TL;DR · Key Takeaways
- VCF Automation is a fleet component, not a standalone install. It is deployed and lifecycle-managed through Fleet Management alongside VCF Operations.
- A fleet runs a single VCF Operations instance and a single VCF Automation instance, serving every domain and every VCF instance in the fleet.
- The appliance asks for an admin password, a primary management IP, a second IP used only during upgrades, and a node name prefix. The second IP surprises people.
- Reserve both IPs in DNS with forward and reverse records before you start. Name resolution problems are the most common deployment stall.
- Deployment is the easy part. The real work starts at first login, when you set up the provider organization and its infrastructure.
You do not install VCF Automation. You enable it. That one word change from the vRA days is the whole mental shift for this Part. There is no separate installer to babysit, no vRealize Suite Lifecycle Manager to drive. VCF Automation comes up as a component of the fleet, deployed and patched on the same lifecycle as the rest of VCF. Get that framing right and the steps below are short. Miss it and you go looking for an install wizard that does not exist.
Where VCF Automation lives in the fleet
A VCF fleet is the management envelope around one or more VCF instances. It runs a single set of fleet-level management components, and two of them matter here: one VCF Operations instance and one VCF Automation instance. That single VCF Automation serves every workload domain and every VCF instance in the fleet. You do not deploy one per instance, and trying to is a common early misconception that wastes capacity.
Fleet Management is the appliance that owns the lifecycle of these components. It is what deploys the VCF Automation appliance, and later what patches and upgrades it. So the order is fixed: a healthy management domain, then VCF Operations and the Fleet Management appliance, then VCF Automation as a fleet component on top. If the layers beneath are not solid, do not start the layer above.
Prerequisites before you enable
Most failed VCF Automation deployments are not deployment failures. They are prerequisite failures that surface during deployment, which is the worst time to discover them. Walk this list before you open the wizard.

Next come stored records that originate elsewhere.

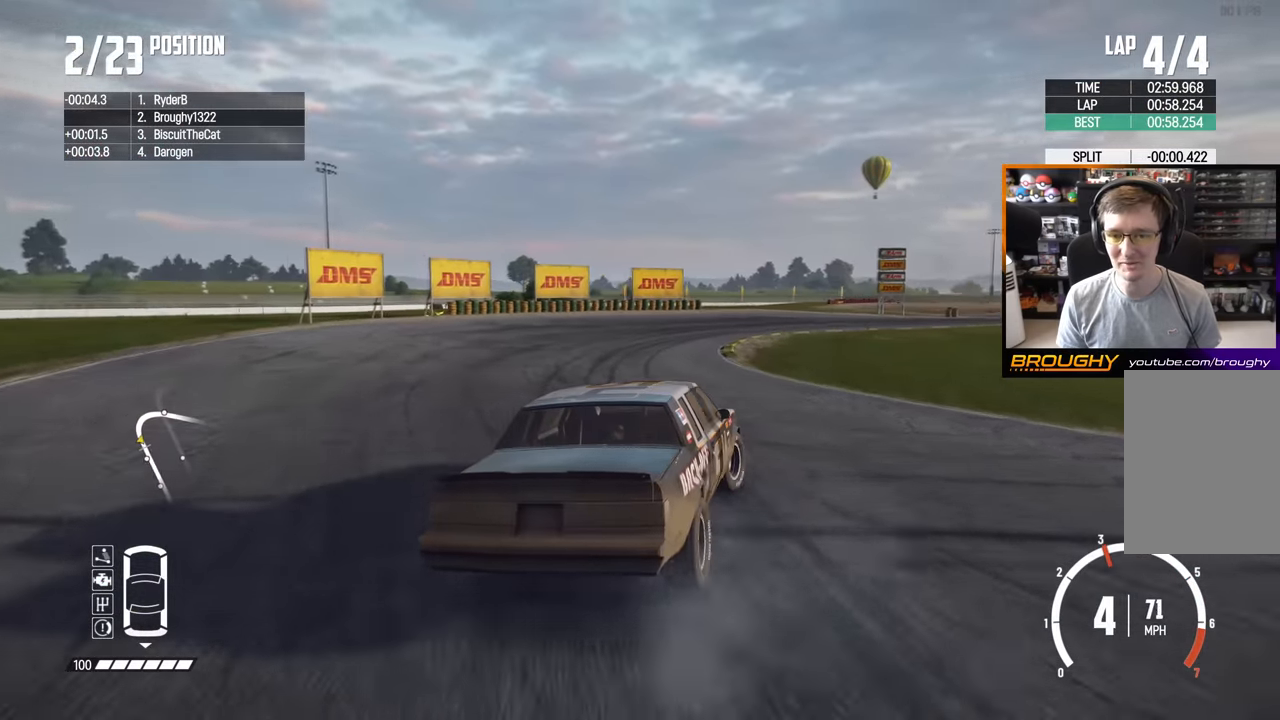
{"buttons": ["R2"], "left_stick": "center", "right_stick": "center", "events": [[67, "left_stick", "center"], [367, "R2", "down"]]}
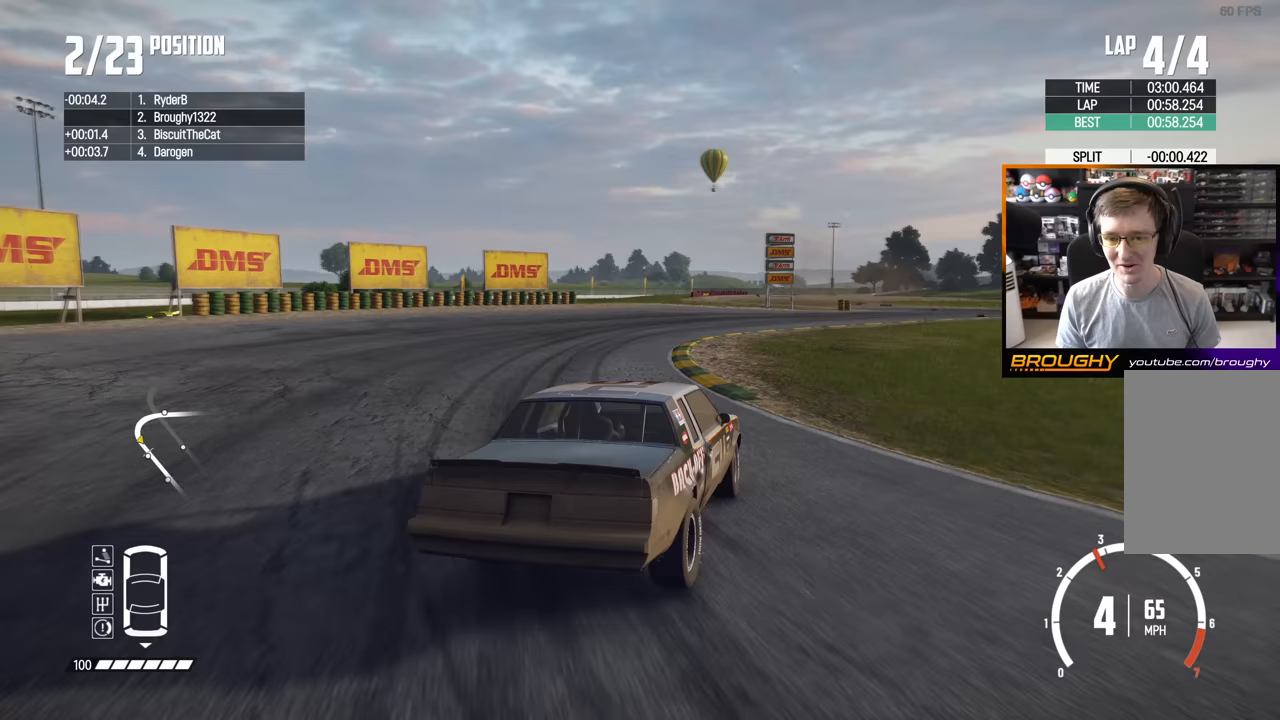
{"buttons": ["R2"], "left_stick": "right", "right_stick": "center", "events": [[67, "left_stick", "right"]]}
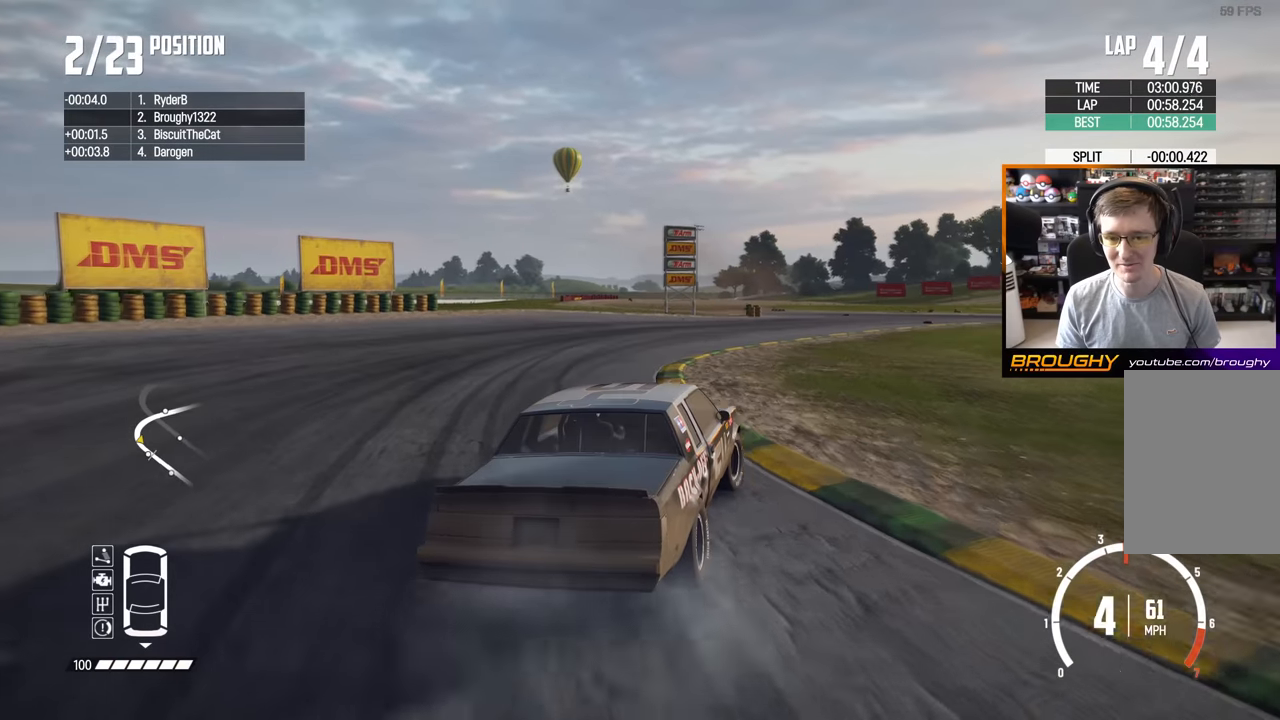
{"buttons": [], "left_stick": "right", "right_stick": "center", "events": [[450, "R2", "up"]]}
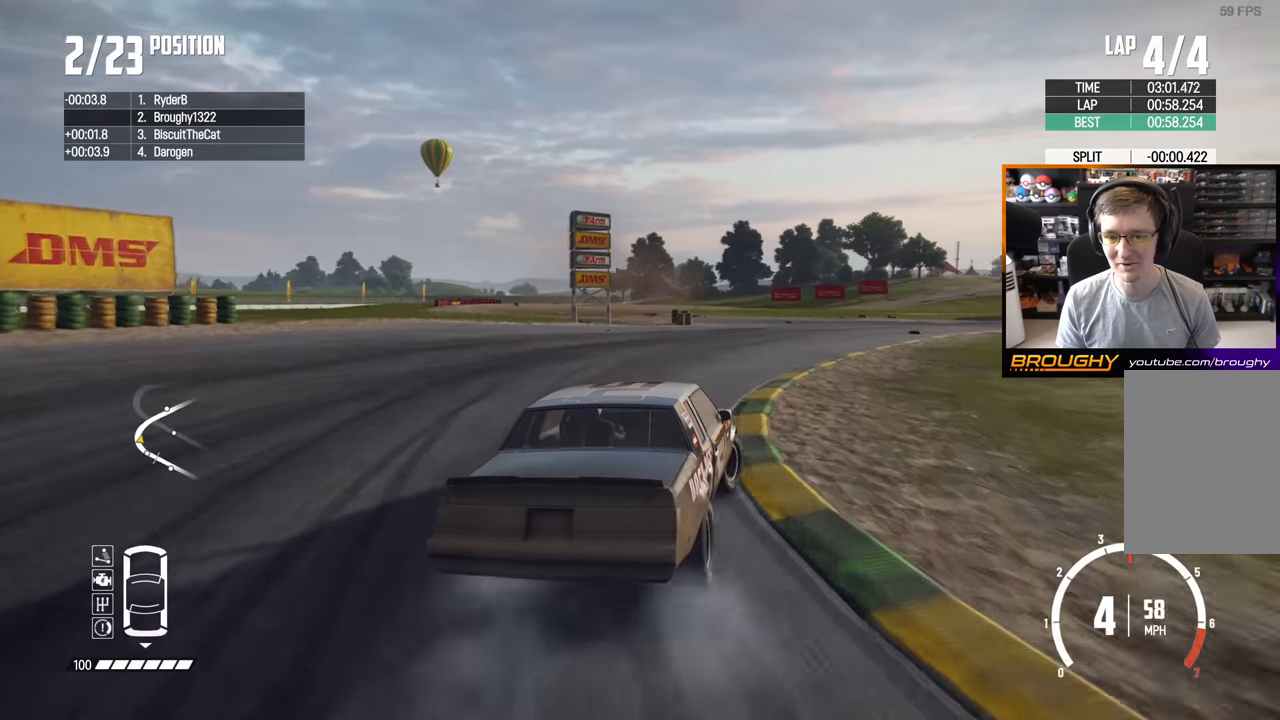
{"buttons": ["R2"], "left_stick": "right", "right_stick": "center", "events": [[183, "R2", "down"]]}
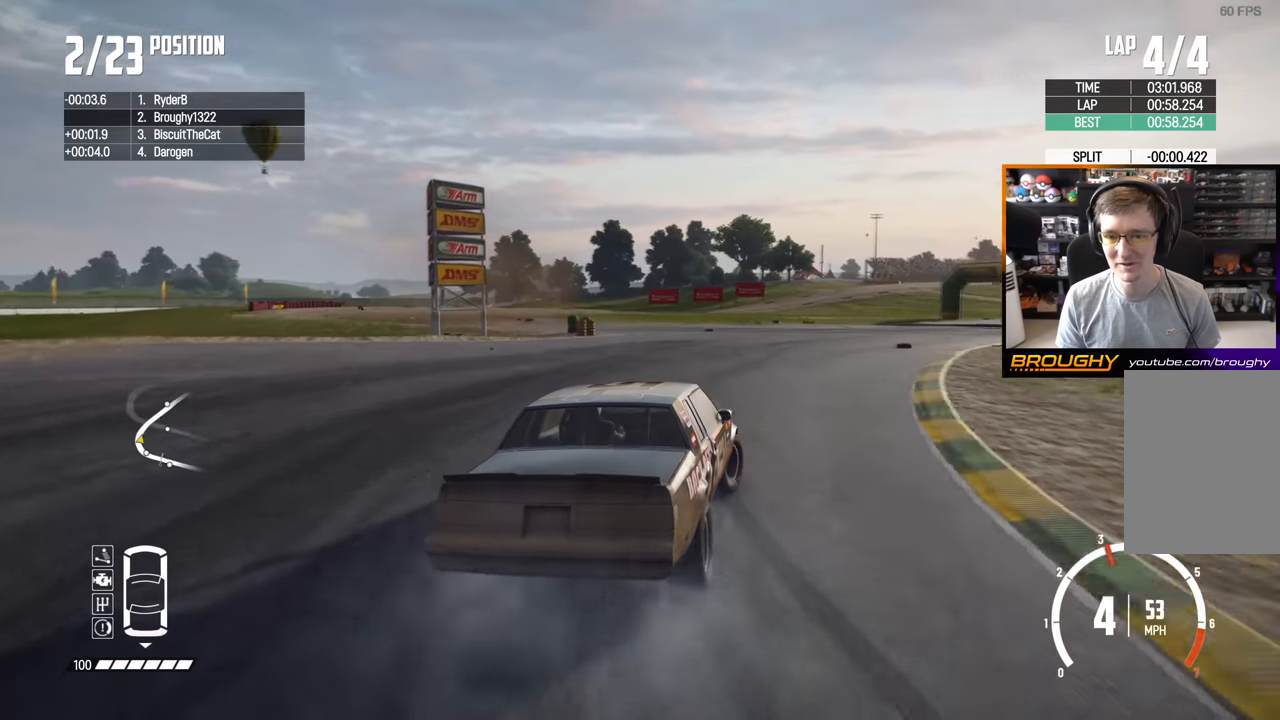
{"buttons": ["R2"], "left_stick": "center", "right_stick": "center", "events": [[250, "left_stick", "center"]]}
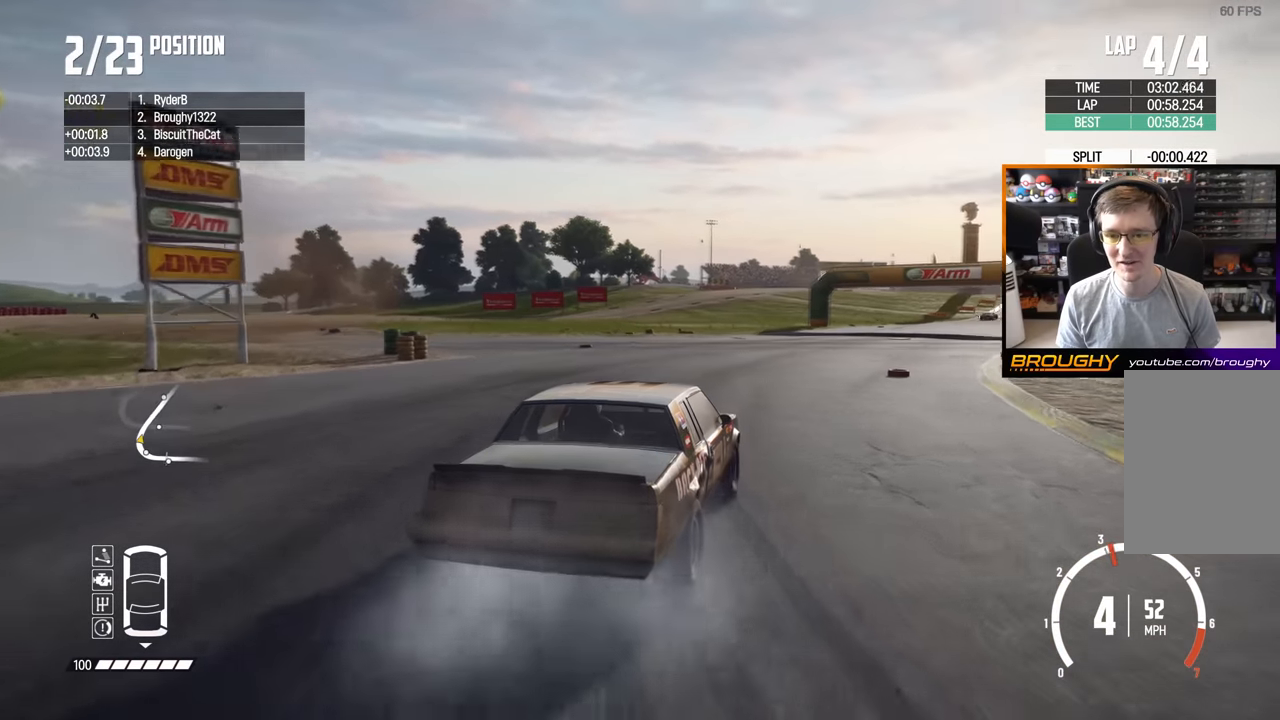
{"buttons": ["R2"], "left_stick": "up-left", "right_stick": "center", "events": [[117, "left_stick", "right"], [317, "left_stick", "center"], [383, "left_stick", "up-left"]]}
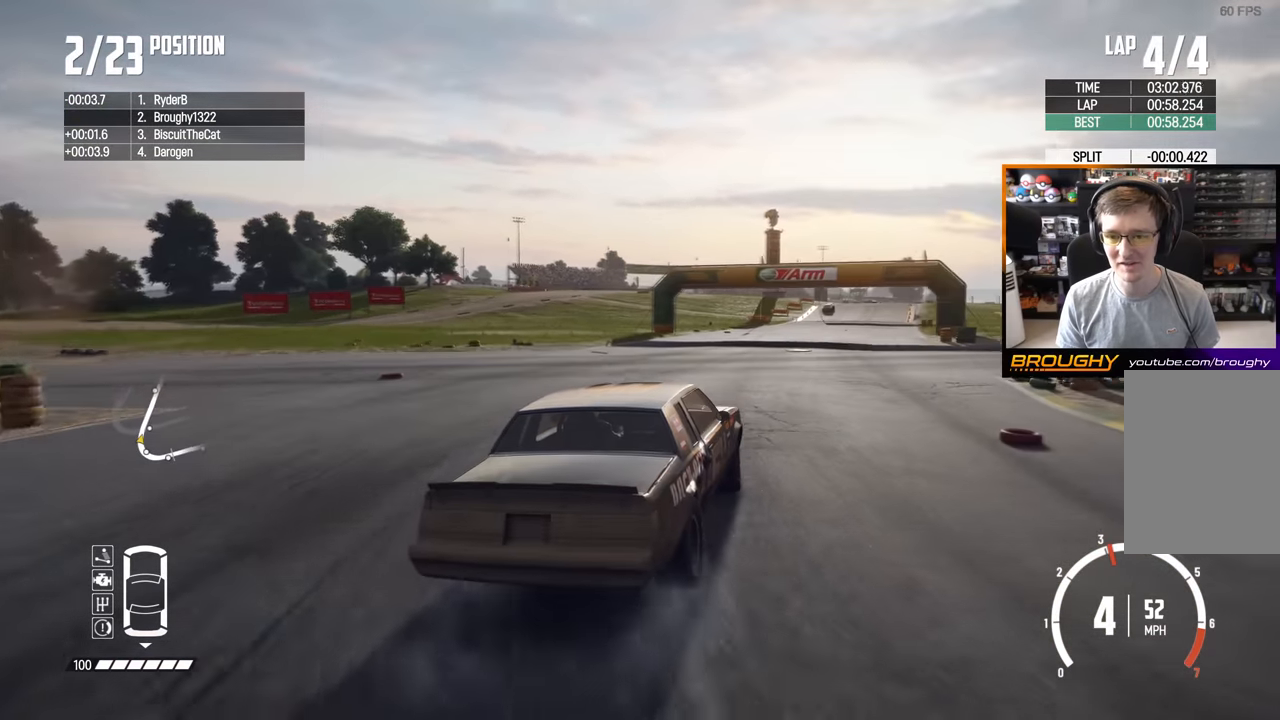
{"buttons": ["R2"], "left_stick": "right", "right_stick": "center", "events": [[217, "left_stick", "right"]]}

| Prerequisite | Why it matters | Check |
|---|---|---|
| Healthy management domain | VCF Automation runs as a fleet component on it | No active alarms, capacity headroom |
| VCF Operations + Fleet Management | Fleet Management deploys and lifecycles VCF Automation | Both deployed and reachable |
| Two static IPs | Primary plus a temporary upgrade IP | Reserved and free in your IPAM |
| Forward and reverse DNS | Appliance services expect to resolve their own names | A and PTR records exist for both IPs |
| Time and NTP | Token and certificate logic is time-sensitive | NTP consistent across the fleet |
The two-IP requirement is the one that catches people. VCF Automation wants a primary management IP and a second IP that is used temporarily during upgrades. Both need to exist in DNS before you deploy, with forward and reverse records, or the appliance comes up unhappy and you spend an evening on what should have been a checkbox.
# DNS records to create BEFORE deployment (example)
; forward records
vcfa-prod-01.lab.local. A 10.20.30.40 # primary management IP
vcfa-prod-upg.lab.local. A 10.20.30.41 # temporary upgrade IP
; reverse records
40.30.20.10.in-addr.arpa. PTR vcfa-prod-01.lab.local.
41.30.20.10.in-addr.arpa. PTR vcfa-prod-upg.lab.local.
# Both forward and reverse must resolve. Test with nslookup both ways before you start.Deploying the appliance, step by step
With prerequisites green, the deployment itself is a guided flow driven from Fleet Management. The inputs are few, but each one matters and two of them are permanent enough that you want them right the first time.
The inputs you supply
You provide an administrator password, the primary management IP, the temporary upgrade IP, and a node name prefix that gets prepended to every node name. Pick the prefix deliberately, because it shows up everywhere afterward and renaming is not casual. Size the appliance per the official sizing for your expected tenant count and request volume rather than guessing; undersizing here is felt later as sluggish provisioning.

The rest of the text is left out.